Going further, one of Francona's strongest assets is his ability to deflect and absorb the constant criticism that goes along with being the manager of the Red Sox. Francona takes a ton of heat, especially when player relations comes up. Francona has had to deal with Pedro Martinez and Manny Ramirez, one being a diva and the other a free spirited doofus who just happens to know how to hit and hit well. His handling of these two gents speaks volumes about his ability to deal with this and keep it largely in house.

Belichick has become the master of non-speak. He will give a press conference, and spend twenty minutes saying basically nothing. He is to press conferences what Jerry Seinfeld was to situation comedy. A show about nothing.

Media types hate this, of course. Belichick has helped bring scorn towards some of the more veteran sportswriters in the area because these writers would go out of their way to run smack on the coach due to lack of information he would dispense at any conference. There is nothing worse than nothing to write about, especially with someone as high profile as Belichick. So sometimes, adverse situations have to be created. And Belichick simply stonefaces his way through everything, every move coldly calculated and choreographed.

It has a purpose. You the fan would not want any opposing coach or team to glean anything from a Belichick press conference. Why should you care about the intricacies of this week's game plan? Why should you know someone's injury situation? If your not knowing helps the Patriots and hurts the other team, why should you care? Belichick will do whatever it takes to win, and the less he divulges at press conferences, so much the better.

The best money guys on the planet

Francona has now won eight straight World Series games. His 22-9 postseason record is tops among all managers in history.

What was that, Philadelphia? You still think this guy stinks?

Stop and think for a second. The Red Sox have won eight straight World Series games. Now, think some more. The Red Sox have won two World Series in four years, both in four-game sweeps. George F. Will had a word to describe this: incredibillium.

Here's some more incredibillium: The last time the Red Sox were this prosperous was during World War I. They won a very Patriotic three titles in four years, in 1915, 1916 and 1918. Bill Carrigan was the manager of the first two, Ed Barrow led the 1918 gang.
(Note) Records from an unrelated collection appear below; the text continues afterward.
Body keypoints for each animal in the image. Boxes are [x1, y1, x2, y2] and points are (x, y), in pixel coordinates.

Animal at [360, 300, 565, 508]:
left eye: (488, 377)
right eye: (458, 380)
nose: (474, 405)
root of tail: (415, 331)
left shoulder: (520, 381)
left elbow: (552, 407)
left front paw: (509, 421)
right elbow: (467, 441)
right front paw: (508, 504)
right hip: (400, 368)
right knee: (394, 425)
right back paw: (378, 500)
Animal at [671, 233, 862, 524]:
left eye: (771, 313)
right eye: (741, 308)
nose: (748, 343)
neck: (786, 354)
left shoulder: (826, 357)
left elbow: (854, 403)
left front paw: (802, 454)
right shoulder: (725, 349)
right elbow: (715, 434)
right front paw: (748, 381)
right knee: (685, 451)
Francona is the best Red Sox manager since Carrigan, simply put. Some ninety years later, Carrigan finally has a peer. I'll be blessed if I live to be ninety.

Belichick, meanwhile, had the best postseason record of any head coach in NFL history following Super Bowl XXXIX. The man he overtook answered to the surname Lombardi. Since then, Belichick has gone 3-2 in the playoffs, thanks to disappointing losses in Denver (2005) and Indianapolis (2006). But that does not diminish what Belichick has done since coming here in 2000.
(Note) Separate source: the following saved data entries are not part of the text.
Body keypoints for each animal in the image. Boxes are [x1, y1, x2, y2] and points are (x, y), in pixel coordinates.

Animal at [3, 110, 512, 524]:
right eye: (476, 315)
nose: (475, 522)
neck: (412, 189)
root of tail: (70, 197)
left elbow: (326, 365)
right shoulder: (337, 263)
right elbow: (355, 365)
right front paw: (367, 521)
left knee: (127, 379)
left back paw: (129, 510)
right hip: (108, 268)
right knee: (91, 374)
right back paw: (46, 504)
Many football experts call the three Super Bowls in four years the most remarkable of any NFL dynasty in history. In this era of free agency, what the Patriots were able to do despite turnover was nothing short of remarkable. And like Francona, Belichick knows how to prepare his team for when the games count the most.

You might say there is one remaining difference between the two men. Belichick is recognized around the league as the finest, at least among those who don't bring up Spygate. Francona, meanwhile, still remains the most underappreciated and underrated manager in all of baseball. It is long overdue for Francona to receive the praise and the credit he so richly deserves. Francona's ability to do what he does in the job position he holds is quite literally unbelievable.

This is the Golden Era of Boston sports. And at the epicenter of it all are two geniuses named Francona and Belichick. As long as they stay, the longer the Golden Era will last.